Retype the whole of the data exactly.

---------- Provided information

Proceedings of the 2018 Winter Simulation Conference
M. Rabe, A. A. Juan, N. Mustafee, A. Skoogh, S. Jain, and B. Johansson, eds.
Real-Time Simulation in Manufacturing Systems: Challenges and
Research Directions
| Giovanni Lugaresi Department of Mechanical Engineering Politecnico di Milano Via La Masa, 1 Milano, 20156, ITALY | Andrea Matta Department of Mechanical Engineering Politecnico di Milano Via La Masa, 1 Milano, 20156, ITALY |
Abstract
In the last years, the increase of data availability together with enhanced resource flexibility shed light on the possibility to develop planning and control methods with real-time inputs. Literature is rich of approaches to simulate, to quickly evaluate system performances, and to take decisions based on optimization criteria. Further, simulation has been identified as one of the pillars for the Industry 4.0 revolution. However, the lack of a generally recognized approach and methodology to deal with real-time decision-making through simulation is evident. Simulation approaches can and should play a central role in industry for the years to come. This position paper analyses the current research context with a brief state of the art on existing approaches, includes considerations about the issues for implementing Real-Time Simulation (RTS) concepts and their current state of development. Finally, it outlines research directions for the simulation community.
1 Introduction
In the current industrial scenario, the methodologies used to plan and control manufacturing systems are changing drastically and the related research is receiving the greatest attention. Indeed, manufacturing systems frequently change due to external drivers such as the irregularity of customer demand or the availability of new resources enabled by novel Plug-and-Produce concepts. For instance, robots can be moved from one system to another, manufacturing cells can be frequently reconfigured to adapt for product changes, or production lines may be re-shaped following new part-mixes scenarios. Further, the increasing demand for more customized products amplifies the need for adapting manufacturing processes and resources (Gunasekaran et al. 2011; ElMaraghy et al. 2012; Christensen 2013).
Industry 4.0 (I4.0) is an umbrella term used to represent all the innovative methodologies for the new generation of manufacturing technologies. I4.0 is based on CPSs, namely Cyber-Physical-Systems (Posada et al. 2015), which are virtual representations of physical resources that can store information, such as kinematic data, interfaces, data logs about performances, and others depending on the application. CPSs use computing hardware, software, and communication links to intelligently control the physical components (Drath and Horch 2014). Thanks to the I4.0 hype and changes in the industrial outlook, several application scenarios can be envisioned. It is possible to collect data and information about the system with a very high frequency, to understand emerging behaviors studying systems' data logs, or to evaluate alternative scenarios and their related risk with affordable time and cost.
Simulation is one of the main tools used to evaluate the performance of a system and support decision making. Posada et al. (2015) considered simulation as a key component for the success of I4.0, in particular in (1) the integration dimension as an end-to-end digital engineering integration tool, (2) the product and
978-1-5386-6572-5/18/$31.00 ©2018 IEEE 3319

--------------------

> [Solution to this problem]
Proceedings of the 2018 Winter Simulation Conference
M. Rabe, A. A. Juan, N. Mustafee, A. Skoogh, S. Jain, and B. Johansson, eds.
Real-Time Simulation in Manufacturing Systems: Challenges and
Research Directions
| Giovanni Lugaresi Department of Mechanical Engineering Politecnico di Milano Via La Masa, 1 Milano, 20156, ITALY | Andrea Matta Department of Mechanical Engineering Politecnico di Milano Via La Masa, 1 Milano, 20156, ITALY |
Abstract
In the last years, the increase of data availability together with enhanced resource flexibility shed light on the possibility to develop planning and control methods with real-time inputs. Literature is rich of approaches to simulate, to quickly evaluate system performances, and to take decisions based on optimization criteria. Further, simulation has been identified as one of the pillars for the Industry 4.0 revolution. However, the lack of a generally recognized approach and methodology to deal with real-time decision-making through simulation is evident. Simulation approaches can and should play a central role in industry for the years to come. This position paper analyses the current research context with a brief state of the art on existing approaches, includes considerations about the issues for implementing Real-Time Simulation (RTS) concepts and their current state of development. Finally, it outlines research directions for the simulation community.
1 Introduction
In the current industrial scenario, the methodologies used to plan and control manufacturing systems are changing drastically and the related research is receiving the greatest attention. Indeed, manufacturing systems frequently change due to external drivers such as the irregularity of customer demand or the availability of new resources enabled by novel Plug-and-Produce concepts. For instance, robots can be moved from one system to another, manufacturing cells can be frequently reconfigured to adapt for product changes, or production lines may be re-shaped following new part-mixes scenarios. Further, the increasing demand for more customized products amplifies the need for adapting manufacturing processes and resources (Gunasekaran et al. 2011; ElMaraghy et al. 2012; Christensen 2013).
Industry 4.0 (I4.0) is an umbrella term used to represent all the innovative methodologies for the new generation of manufacturing technologies. I4.0 is based on CPSs, namely Cyber-Physical-Systems (Posada et al. 2015), which are virtual representations of physical resources that can store information, such as kinematic data, interfaces, data logs about performances, and others depending on the application. CPSs use computing hardware, software, and communication links to intelligently control the physical components (Drath and Horch 2014). Thanks to the I4.0 hype and changes in the industrial outlook, several application scenarios can be envisioned. It is possible to collect data and information about the system with a very high frequency, to understand emerging behaviors studying systems' data logs, or to evaluate alternative scenarios and their related risk with affordable time and cost.
Simulation is one of the main tools used to evaluate the performance of a system and support decision making. Posada et al. (2015) considered simulation as a key component for the success of I4.0, in particular in (1) the integration dimension as an end-to-end digital engineering integration tool, (2) the product and
978-1-5386-6572-5/18/$31.00 ©2018 IEEE 3319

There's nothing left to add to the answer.